[Stored data entries]
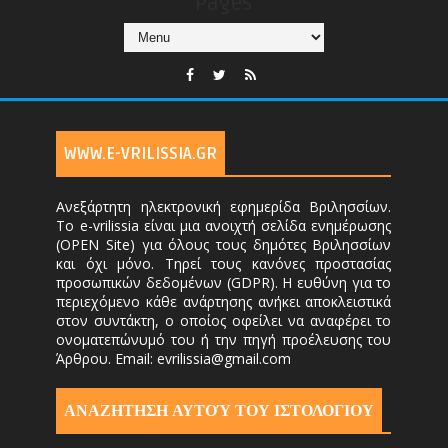
Pages
WWW.E-VRILISSIA.GR
Ανεξάρτητη ηλεκτρονική εφημερίδα Βριλησσίων.
Το e-vrilissia είναι μια ανοιχτή σελίδα ενημέρωσης
(OPEN Site) για όλους τους δημότες Βριλησσίων
και όχι μόνο. Τηρεί τους κανόνες προστασίας
προσωπικών δεδομένων (GDPR). Η ευθύνη για το
περιεχόμενο κάθε ανάρτησης ανήκει αποκλειστικά
στον συντάκτη, ο οποίος οφείλει να αναφέρει το
ονοματεπώνυμό του ή την πηγή προέλευσης του
Άρθρου. Email: evrilissia@gmail.com
ΑΝΑΖΗΤΗΣΗ ΑΥΤΟΎ ΤΟΥ ΙΣΤΟΛΟΓΙΟΥ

• [Aim of the task]:
Copy out the text of the data above, line for line, with no changes, and omit the pictures.

• [Your solution]:
Pages
WWW.E-VRILISSIA.GR
Ανεξάρτητη ηλεκτρονική εφημερίδα Βριλησσίων.
Το e-vrilissia είναι μια ανοιχτή σελίδα ενημέρωσης
(OPEN Site) για όλους τους δημότες Βριλησσίων
και όχι μόνο. Τηρεί τους κανόνες προστασίας
προσωπικών δεδομένων (GDPR). Η ευθύνη για το
περιεχόμενο κάθε ανάρτησης ανήκει αποκλειστικά
στον συντάκτη, ο οποίος οφείλει να αναφέρει το
ονοματεπώνυμό του ή την πηγή προέλευσης του
Άρθρου. Email: evrilissia@gmail.com
ΑΝΑΖΗΤΗΣΗ ΑΥΤΟΎ ΤΟΥ ΙΣΤΟΛΟΓΙΟΥ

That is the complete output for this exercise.